Volgens de wetenschappers de resultaten lieten er geen twijfel over bestaan:de posities van moleculaire wolken en jonge, massieve sterren vallen zelden samen. Dit effect wordt sterker op kleinere schalen. De wetenschappers concluderen dat sterren zich zeer snel vormen, zodanig dat gas en jonge sterren verschillende, volgende fasen in de levenscyclus van moleculaire wolken.
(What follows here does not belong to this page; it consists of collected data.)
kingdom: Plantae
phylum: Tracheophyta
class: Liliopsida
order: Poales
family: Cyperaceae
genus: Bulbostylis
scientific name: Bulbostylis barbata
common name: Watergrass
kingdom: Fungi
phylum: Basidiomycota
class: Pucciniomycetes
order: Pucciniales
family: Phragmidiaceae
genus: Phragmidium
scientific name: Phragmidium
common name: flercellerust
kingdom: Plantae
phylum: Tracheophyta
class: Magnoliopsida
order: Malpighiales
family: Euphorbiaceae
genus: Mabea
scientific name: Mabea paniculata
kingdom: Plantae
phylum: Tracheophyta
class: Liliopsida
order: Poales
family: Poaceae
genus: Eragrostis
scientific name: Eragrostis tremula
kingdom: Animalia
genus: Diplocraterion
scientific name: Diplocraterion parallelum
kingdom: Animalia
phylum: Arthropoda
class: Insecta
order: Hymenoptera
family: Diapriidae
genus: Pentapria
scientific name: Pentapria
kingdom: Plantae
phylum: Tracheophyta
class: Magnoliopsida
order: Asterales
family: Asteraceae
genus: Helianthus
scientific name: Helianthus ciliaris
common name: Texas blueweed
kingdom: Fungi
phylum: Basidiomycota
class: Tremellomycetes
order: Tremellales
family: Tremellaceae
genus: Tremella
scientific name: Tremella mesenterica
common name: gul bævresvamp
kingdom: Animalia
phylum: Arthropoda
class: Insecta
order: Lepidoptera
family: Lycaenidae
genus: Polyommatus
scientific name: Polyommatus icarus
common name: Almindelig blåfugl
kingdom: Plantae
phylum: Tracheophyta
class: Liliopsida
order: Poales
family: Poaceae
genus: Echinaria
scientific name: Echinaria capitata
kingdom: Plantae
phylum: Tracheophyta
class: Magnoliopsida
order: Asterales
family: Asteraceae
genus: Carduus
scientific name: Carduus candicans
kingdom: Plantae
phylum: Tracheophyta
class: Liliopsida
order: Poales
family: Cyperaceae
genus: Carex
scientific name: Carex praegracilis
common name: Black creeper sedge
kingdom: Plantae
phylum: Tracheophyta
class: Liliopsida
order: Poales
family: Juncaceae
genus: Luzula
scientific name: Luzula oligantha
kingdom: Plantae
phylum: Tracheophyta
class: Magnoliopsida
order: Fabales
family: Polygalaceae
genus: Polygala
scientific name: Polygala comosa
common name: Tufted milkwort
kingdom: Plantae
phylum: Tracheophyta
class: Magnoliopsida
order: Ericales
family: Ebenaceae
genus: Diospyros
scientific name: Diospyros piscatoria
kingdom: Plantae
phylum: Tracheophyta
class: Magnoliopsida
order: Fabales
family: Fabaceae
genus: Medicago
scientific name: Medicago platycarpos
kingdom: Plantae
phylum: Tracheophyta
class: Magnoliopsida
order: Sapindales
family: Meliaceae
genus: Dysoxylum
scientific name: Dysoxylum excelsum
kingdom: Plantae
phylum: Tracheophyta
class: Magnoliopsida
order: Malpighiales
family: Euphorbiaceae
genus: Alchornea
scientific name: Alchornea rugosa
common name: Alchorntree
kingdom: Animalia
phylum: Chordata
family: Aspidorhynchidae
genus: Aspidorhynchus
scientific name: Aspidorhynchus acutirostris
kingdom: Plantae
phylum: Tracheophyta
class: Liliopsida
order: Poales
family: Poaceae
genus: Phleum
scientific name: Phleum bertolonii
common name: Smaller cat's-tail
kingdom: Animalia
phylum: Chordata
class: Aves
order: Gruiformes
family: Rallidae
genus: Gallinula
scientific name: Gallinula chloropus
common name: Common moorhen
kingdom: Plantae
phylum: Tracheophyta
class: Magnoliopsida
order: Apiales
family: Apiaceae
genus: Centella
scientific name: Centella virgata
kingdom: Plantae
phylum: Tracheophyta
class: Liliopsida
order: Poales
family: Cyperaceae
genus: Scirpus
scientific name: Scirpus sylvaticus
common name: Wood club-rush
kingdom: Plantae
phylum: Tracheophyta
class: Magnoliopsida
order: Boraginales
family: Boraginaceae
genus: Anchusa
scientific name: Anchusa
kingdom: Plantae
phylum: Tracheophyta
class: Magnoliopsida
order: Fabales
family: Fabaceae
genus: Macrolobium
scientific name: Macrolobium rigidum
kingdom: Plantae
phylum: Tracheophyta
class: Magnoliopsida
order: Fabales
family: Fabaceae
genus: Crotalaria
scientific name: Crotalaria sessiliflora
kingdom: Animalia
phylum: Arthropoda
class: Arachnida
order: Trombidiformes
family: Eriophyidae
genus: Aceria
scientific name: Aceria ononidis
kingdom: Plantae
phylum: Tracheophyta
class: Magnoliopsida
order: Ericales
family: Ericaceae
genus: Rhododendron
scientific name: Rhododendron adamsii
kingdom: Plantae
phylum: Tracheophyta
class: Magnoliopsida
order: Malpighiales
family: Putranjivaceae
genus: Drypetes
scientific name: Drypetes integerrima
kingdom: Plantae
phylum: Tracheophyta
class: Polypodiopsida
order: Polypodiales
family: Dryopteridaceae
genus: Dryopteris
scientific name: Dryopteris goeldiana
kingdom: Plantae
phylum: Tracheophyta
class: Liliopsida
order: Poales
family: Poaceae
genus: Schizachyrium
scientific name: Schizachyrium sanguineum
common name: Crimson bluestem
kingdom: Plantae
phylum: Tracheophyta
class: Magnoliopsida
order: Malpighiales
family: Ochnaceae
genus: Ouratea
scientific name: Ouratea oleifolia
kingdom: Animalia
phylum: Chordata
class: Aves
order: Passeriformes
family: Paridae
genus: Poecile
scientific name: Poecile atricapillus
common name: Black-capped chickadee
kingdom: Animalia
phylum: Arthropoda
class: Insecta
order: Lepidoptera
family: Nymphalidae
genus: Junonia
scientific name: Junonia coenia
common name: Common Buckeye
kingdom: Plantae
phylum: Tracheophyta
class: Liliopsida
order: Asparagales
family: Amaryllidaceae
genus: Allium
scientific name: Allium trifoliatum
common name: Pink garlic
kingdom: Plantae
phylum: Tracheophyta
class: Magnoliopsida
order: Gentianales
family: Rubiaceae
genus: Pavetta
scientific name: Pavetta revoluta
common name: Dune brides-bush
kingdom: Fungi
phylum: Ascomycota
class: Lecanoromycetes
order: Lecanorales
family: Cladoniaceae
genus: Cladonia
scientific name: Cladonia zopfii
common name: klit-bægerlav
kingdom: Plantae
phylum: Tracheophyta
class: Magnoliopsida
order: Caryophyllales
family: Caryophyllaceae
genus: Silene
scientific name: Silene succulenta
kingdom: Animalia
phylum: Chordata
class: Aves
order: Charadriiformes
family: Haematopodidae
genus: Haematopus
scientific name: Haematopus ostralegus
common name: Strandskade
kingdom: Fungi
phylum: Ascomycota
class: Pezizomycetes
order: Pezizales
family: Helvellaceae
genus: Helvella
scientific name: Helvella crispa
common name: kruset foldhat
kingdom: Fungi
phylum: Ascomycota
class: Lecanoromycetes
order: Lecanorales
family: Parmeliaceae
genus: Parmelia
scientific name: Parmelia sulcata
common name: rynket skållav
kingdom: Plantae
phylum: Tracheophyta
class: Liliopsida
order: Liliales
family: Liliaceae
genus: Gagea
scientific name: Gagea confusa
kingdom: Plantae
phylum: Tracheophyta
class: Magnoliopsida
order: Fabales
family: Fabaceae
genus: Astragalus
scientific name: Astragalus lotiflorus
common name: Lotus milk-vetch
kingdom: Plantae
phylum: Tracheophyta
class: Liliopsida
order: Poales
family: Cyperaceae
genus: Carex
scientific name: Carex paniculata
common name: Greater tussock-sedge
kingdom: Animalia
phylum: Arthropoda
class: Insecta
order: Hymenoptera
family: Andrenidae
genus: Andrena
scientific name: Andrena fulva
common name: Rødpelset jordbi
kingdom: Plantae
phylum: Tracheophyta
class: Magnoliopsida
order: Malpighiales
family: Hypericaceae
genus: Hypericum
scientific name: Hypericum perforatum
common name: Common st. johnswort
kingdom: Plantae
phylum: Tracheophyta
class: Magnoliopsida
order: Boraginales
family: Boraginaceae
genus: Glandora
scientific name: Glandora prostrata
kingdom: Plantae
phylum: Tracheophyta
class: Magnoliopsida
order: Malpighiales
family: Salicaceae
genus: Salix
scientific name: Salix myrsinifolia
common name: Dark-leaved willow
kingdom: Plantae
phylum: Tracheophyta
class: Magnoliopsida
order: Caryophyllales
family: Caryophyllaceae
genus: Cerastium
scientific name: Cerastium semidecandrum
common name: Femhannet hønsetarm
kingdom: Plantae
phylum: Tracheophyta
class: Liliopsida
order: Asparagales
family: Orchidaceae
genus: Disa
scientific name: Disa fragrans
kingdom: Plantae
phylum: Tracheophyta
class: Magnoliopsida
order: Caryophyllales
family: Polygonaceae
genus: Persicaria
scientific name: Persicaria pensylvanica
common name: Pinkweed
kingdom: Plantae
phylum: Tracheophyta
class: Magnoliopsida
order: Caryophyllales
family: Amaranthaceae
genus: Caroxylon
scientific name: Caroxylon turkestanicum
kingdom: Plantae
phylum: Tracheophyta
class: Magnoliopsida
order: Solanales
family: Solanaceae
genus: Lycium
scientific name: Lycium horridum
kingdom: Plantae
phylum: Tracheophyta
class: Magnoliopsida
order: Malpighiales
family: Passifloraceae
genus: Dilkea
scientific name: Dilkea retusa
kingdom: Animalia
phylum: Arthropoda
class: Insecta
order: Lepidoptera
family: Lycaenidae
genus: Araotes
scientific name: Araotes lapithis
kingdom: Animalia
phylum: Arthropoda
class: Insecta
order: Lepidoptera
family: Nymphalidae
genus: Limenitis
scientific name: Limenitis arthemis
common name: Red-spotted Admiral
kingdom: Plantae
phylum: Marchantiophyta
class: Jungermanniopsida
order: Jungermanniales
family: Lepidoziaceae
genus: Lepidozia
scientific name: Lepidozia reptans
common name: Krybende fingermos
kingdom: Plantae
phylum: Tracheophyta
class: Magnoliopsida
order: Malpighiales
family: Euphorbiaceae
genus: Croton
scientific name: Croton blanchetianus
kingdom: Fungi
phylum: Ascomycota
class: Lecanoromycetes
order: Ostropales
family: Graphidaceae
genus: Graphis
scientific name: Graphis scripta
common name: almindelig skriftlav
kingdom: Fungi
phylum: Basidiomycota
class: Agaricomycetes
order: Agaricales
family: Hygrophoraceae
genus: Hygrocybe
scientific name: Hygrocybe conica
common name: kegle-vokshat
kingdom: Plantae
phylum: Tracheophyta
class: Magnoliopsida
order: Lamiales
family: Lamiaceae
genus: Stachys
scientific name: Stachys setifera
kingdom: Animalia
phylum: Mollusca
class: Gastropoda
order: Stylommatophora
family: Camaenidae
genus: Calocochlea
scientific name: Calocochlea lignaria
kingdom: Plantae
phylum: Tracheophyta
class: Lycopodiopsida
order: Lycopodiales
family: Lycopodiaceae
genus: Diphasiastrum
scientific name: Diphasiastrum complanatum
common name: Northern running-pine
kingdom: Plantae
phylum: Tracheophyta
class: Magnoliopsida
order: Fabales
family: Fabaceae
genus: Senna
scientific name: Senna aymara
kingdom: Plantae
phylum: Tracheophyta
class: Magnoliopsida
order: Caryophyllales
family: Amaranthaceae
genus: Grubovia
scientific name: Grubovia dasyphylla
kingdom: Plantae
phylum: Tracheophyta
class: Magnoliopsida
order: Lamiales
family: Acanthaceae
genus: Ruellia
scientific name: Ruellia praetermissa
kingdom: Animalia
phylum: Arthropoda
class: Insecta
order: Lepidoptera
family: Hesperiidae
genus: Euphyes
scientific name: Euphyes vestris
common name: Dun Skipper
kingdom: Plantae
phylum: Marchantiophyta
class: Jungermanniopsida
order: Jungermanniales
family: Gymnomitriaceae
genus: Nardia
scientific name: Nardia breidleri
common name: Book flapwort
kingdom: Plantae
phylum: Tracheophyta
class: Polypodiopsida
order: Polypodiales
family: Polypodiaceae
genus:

"Onze bevindingen tonen aan dat stervorming zeer snel en zeer inefficiënt verloopt, " zegt dr. Kruijssen, onderzoeksgroepleider bij het Institute for Astronomical Computing. "Moleculaire wolken in NGC 300 leven ongeveer tien miljoen jaar en hebben slechts ongeveer 1,5 miljoen jaar nodig om te worden vernietigd, lang voordat de zwaarste sterren het einde van hun leven hebben bereikt en als supernova ontploffen." Dr. Mélanie Chevance, een onderzoeker in zijn team en ook co-auteur van het artikel, voegt toe:"De intense straling van jonge sterren verspreidt hun moedermoleculaire wolk door deze te verhitten en te verspreiden in de vorm van hete interstellaire gasbellen. Op deze manier, slechts twee tot drie procent van de massa in moleculaire wolken wordt daadwerkelijk omgezet in sterren."

Het team van onderzoekers wil nu hun nieuwe statistische methode toepassen op waarnemingen van zeer verre sterrenstelsels om af te leiden hoe stervorming in moleculaire wolken door de geschiedenis van het heelal is gegaan. "We gaan nu verder met het onderzoeken van de relatie tussen moleculaire wolken en jonge sterren in sterrenstelsels in de hele kosmos. In de nabije toekomst zullen we dit zal ons in staat stellen sterrenstelsels te begrijpen als verzamelingen van componenten die door stervorming gedreven levenscycli ondergaan en samen het uiterlijk van hun gastheerstelsels bepalen, " legt dr. Kruijssen uit.